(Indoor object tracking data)

>>>>

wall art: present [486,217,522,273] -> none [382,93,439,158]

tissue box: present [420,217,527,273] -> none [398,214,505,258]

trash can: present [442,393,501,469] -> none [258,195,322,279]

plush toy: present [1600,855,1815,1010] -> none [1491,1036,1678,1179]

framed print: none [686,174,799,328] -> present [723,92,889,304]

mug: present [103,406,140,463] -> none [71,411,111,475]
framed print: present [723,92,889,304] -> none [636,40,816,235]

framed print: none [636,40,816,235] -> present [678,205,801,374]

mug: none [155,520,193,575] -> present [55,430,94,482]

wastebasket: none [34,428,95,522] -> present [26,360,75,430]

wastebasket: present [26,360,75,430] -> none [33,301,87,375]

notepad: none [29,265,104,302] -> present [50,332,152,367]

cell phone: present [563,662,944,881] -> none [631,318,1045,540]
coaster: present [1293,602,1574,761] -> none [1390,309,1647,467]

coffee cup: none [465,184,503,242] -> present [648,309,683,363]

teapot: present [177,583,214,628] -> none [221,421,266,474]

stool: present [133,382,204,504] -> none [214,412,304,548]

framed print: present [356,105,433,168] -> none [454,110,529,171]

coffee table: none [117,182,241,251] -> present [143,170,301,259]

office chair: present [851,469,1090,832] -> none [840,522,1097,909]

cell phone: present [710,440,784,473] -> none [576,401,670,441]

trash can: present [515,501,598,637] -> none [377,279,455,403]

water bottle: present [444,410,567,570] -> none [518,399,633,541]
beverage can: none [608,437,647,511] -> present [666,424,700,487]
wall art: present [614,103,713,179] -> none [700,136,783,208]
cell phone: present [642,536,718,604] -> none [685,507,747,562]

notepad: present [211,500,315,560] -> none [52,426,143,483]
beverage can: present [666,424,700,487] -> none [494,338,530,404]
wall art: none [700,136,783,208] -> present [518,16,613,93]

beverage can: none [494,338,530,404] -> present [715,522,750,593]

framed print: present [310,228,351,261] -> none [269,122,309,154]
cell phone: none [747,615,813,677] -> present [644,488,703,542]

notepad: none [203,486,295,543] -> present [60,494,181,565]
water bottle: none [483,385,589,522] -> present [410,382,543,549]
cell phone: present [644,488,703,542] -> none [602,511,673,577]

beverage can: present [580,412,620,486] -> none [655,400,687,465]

<<<<

— ABOUT THIS EXERCISE —
The lines above starting at the one that contains "framed print: none [686,174,799,328]" and ending at the one that contains "beverage can: none [494,338,530,404]" must be transcribed exactly, and no other lines may appear.

— RESPONSE —
framed print: none [686,174,799,328] -> present [723,92,889,304]

mug: present [103,406,140,463] -> none [71,411,111,475]
framed print: present [723,92,889,304] -> none [636,40,816,235]

framed print: none [636,40,816,235] -> present [678,205,801,374]

mug: none [155,520,193,575] -> present [55,430,94,482]

wastebasket: none [34,428,95,522] -> present [26,360,75,430]

wastebasket: present [26,360,75,430] -> none [33,301,87,375]

notepad: none [29,265,104,302] -> present [50,332,152,367]

cell phone: present [563,662,944,881] -> none [631,318,1045,540]
coaster: present [1293,602,1574,761] -> none [1390,309,1647,467]

coffee cup: none [465,184,503,242] -> present [648,309,683,363]

teapot: present [177,583,214,628] -> none [221,421,266,474]

stool: present [133,382,204,504] -> none [214,412,304,548]

framed print: present [356,105,433,168] -> none [454,110,529,171]

coffee table: none [117,182,241,251] -> present [143,170,301,259]

office chair: present [851,469,1090,832] -> none [840,522,1097,909]

cell phone: present [710,440,784,473] -> none [576,401,670,441]

trash can: present [515,501,598,637] -> none [377,279,455,403]

water bottle: present [444,410,567,570] -> none [518,399,633,541]
beverage can: none [608,437,647,511] -> present [666,424,700,487]
wall art: present [614,103,713,179] -> none [700,136,783,208]
cell phone: present [642,536,718,604] -> none [685,507,747,562]

notepad: present [211,500,315,560] -> none [52,426,143,483]
beverage can: present [666,424,700,487] -> none [494,338,530,404]
wall art: none [700,136,783,208] -> present [518,16,613,93]

beverage can: none [494,338,530,404] -> present [715,522,750,593]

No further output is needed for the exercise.